Barbara Brooks Wallace, “Peppermints in the Parlor”

This is a reread of an old childhood favorite. I remember borrowing this book multiple times as a kid. It’s vaguely Darwinian with lots of orphans and mean matrons and an old sea captain. The short version: Eleven-year-old Emily’s parents die, and she’s sent to live with her aunt and uncle who live in a mansion in San Francisco. But when she arrives, her aunt is in servitude and the mansion is filled with old people who may as well be ghosts, terrified by a woman who runs the place with an iron fist and feeds them moldy bread and gruel. If anyone is caught stealing from a big bowl of peppermints in the parlor, they’re sent to a cell in the cellar to remember what they’ve done wrong. Suddenly a servant, Emily tries to breathe some life in the place — but will she get caught?

Published: 1985, 198 pp.
Obtained via: Library
Date started: 5.13.07
Date finished: 5.16.07
What I liked: The author has a good sense of tension and pacing. And for some reason I still remembered this part where the fishmonger’s son uses a piece of moldy bread to make a mold of a key.

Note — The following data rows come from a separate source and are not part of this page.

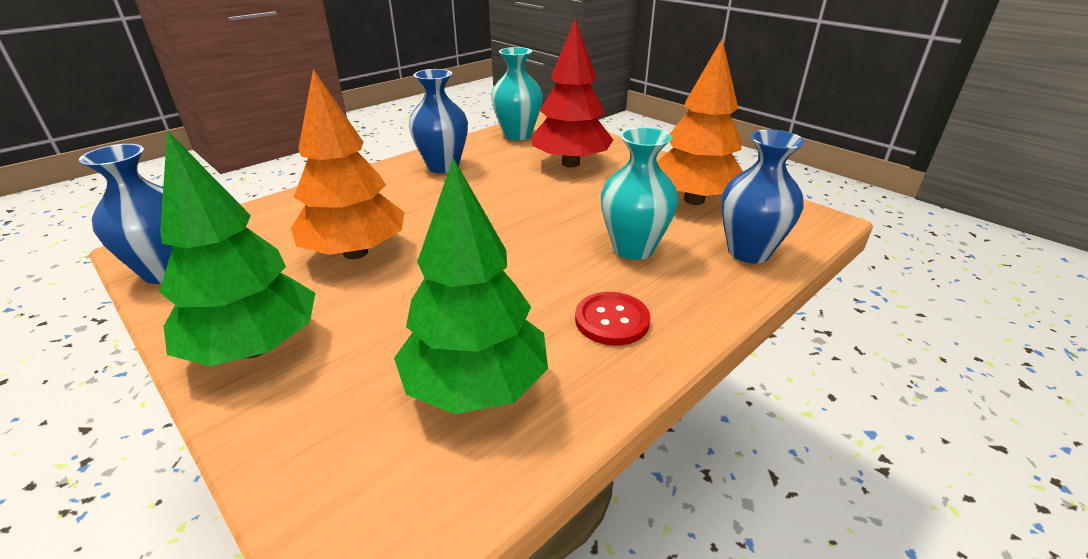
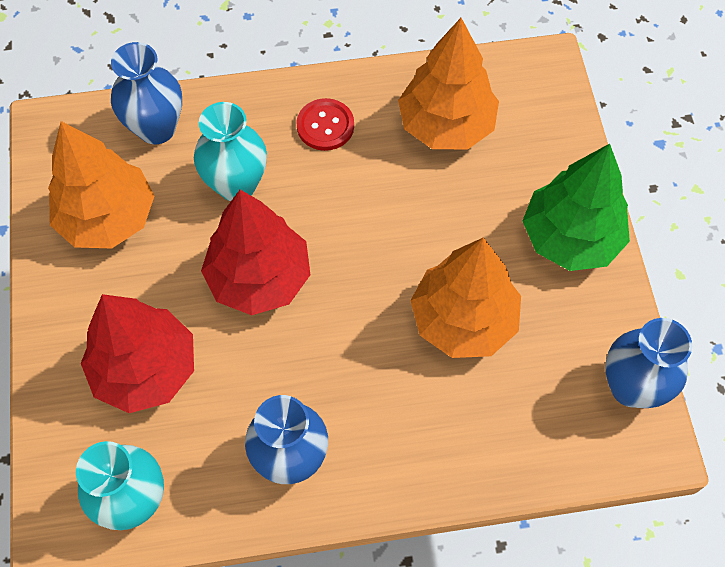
camera: 145 degrees left, 30 degrees up
green tree [394,158,548,414] -> orange tree [398,18,499,150]
none -> red tree [201,190,310,315]

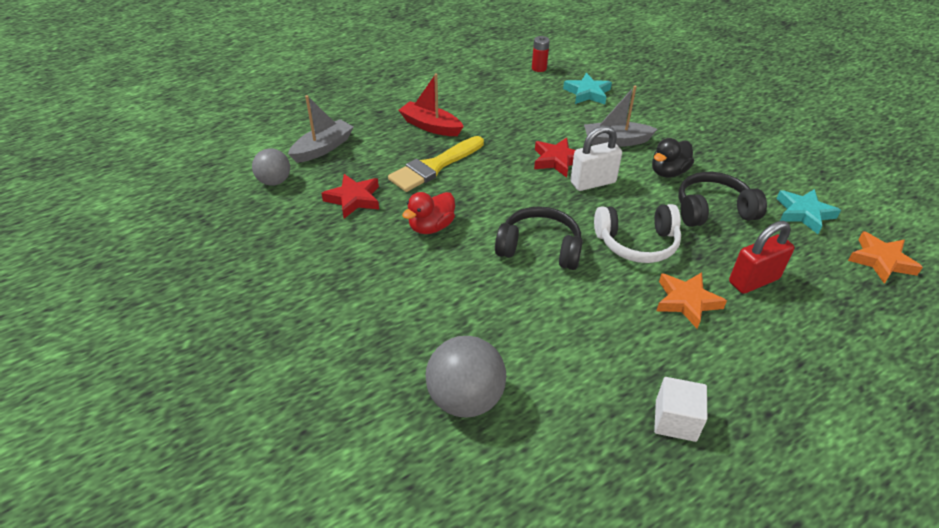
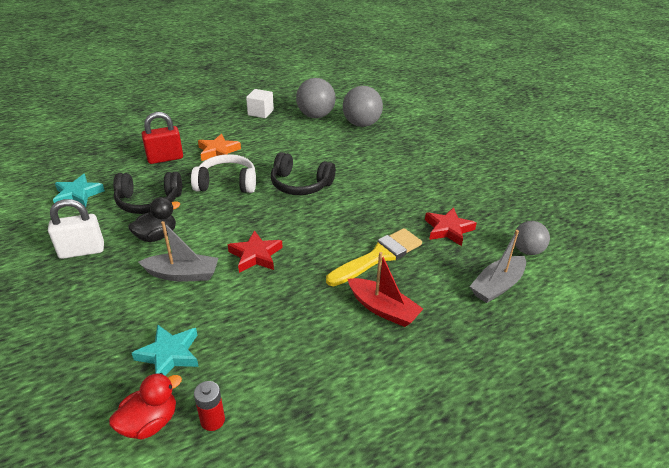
camera: 175 degrees left, 5 degrees down
red duck [402,192,455,234] -> red duck moved to [109,373,182,440]
white padlock [570,126,622,191] -> white padlock moved to [48,199,104,259]
orange star [848,231,923,284] -> none
none -> grey ball [296,78,336,118]

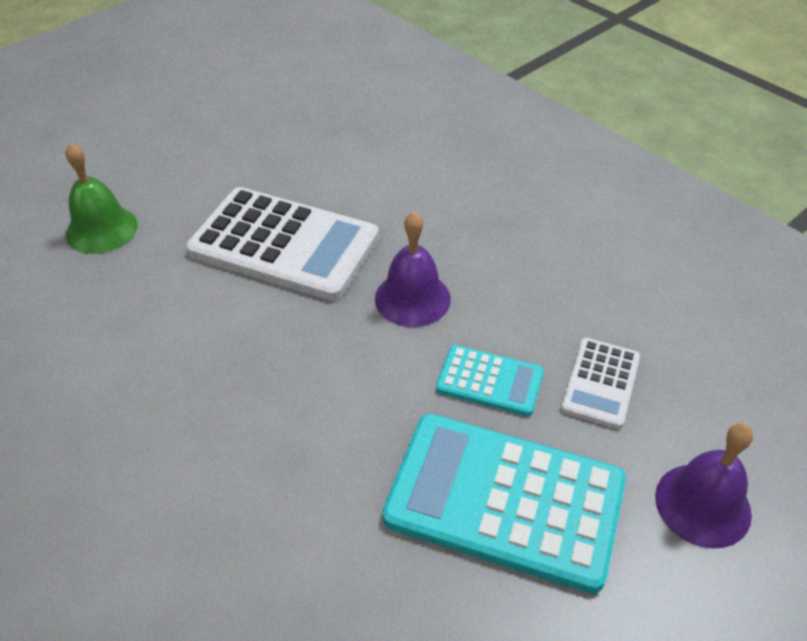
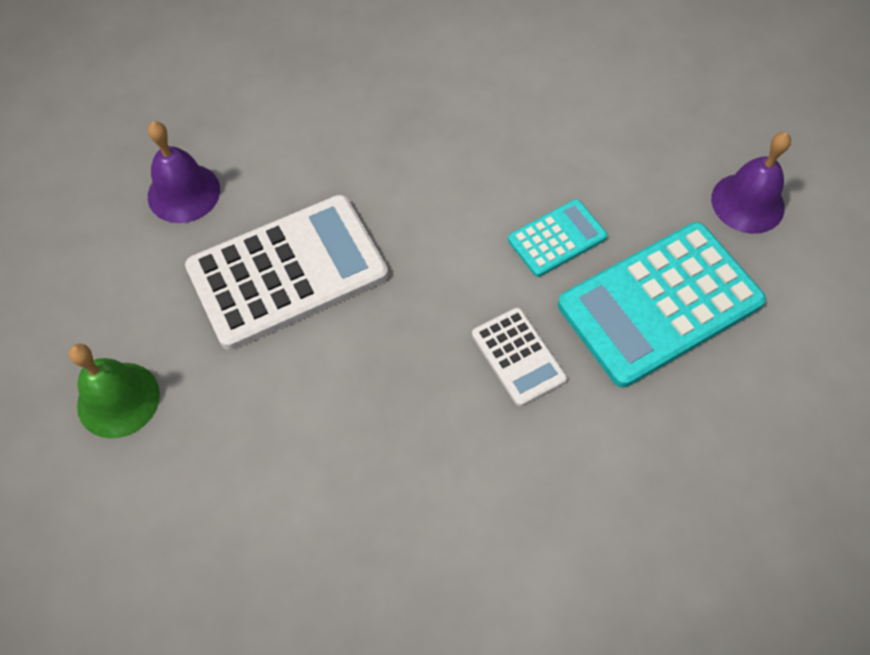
camera: 50 degrees left, 15 degrees up
purple bell [375,212,451,327] -> purple bell moved to [148,121,220,223]
white calculator [561,338,640,429] -> white calculator moved to [472,308,567,407]

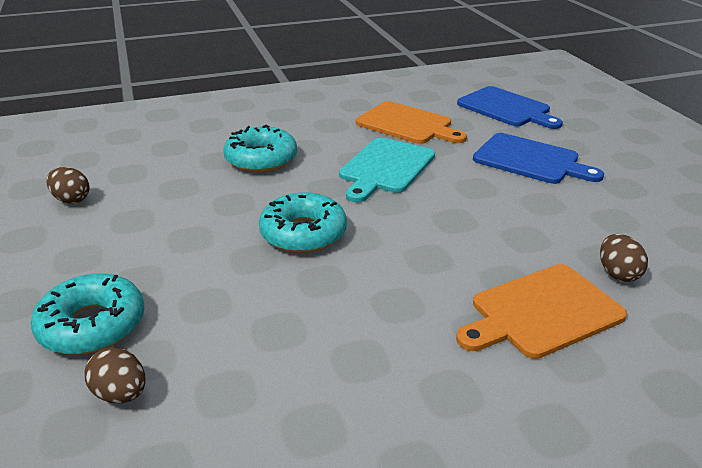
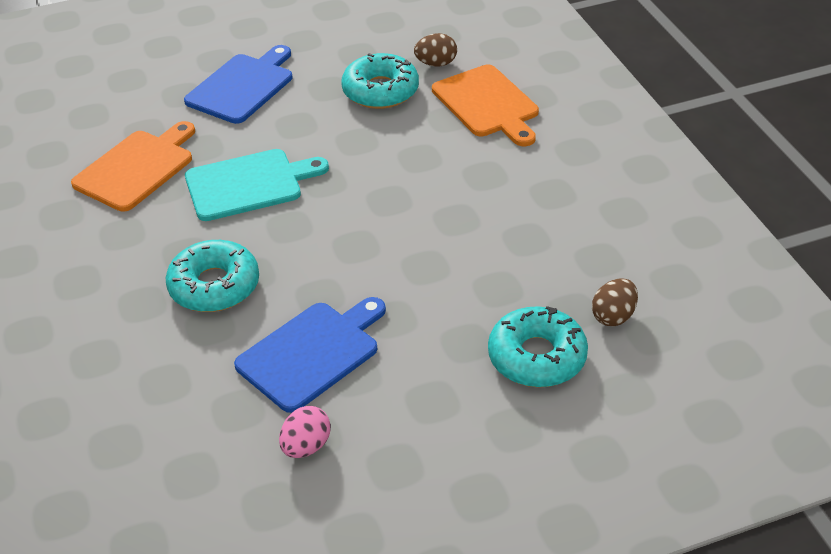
camera: 90 degrees left, 10 degrees up
brown egg [46,167,90,204] -> pink egg [279,406,331,458]
turquoise donut [259,192,347,253] -> turquoise donut moved to [341,53,419,109]
turquoise cutting board [339,138,435,202] -> turquoise cutting board turned 45 degrees counterclockwise [185,149,329,221]
blue cutting board [457,86,563,129] -> blue cutting board moved to [234,297,386,413]

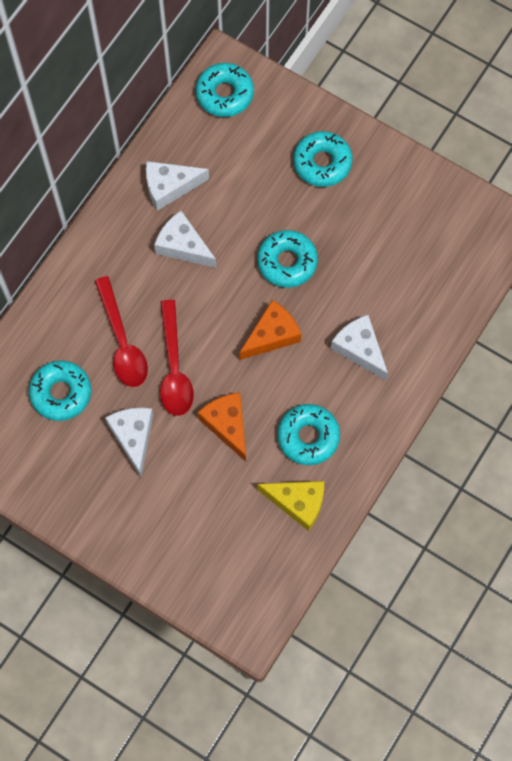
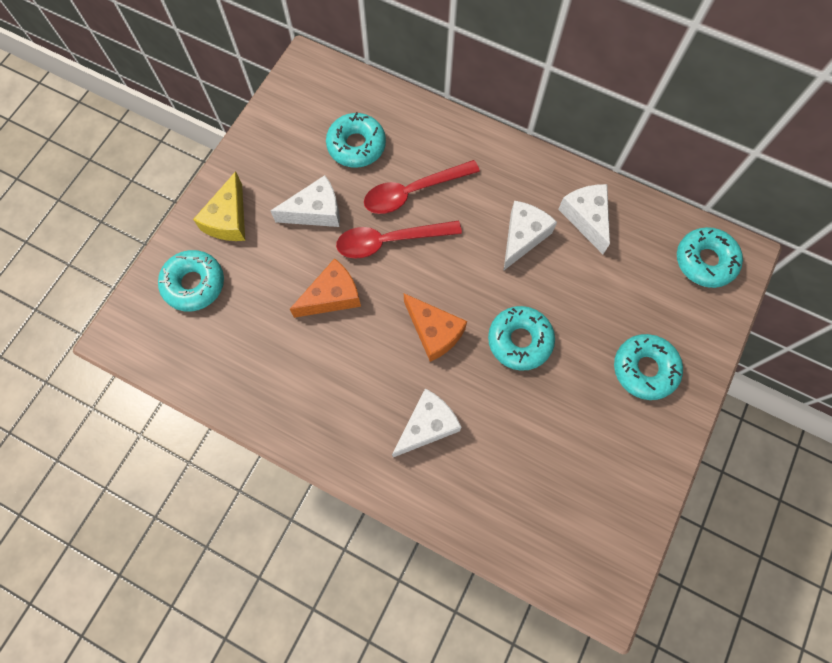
camera: 85 degrees right, 0 degrees up
yellow cheese [257,481,324,531] -> yellow cheese moved to [193,171,245,241]
turquoise donut [277,404,340,465] -> turquoise donut moved to [158,250,224,311]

What I didn’t like: Some of the characters’ language is a little stilted (done for effect, I’m sure, but where the heck are they supposed to be from?) and the ending comes around a little too swiftly.
What I learned: I had good taste as a kid.
Unresolved question: Having read this so many times as a kid, how could I still be surprised by the ending? Is my memory really that bad?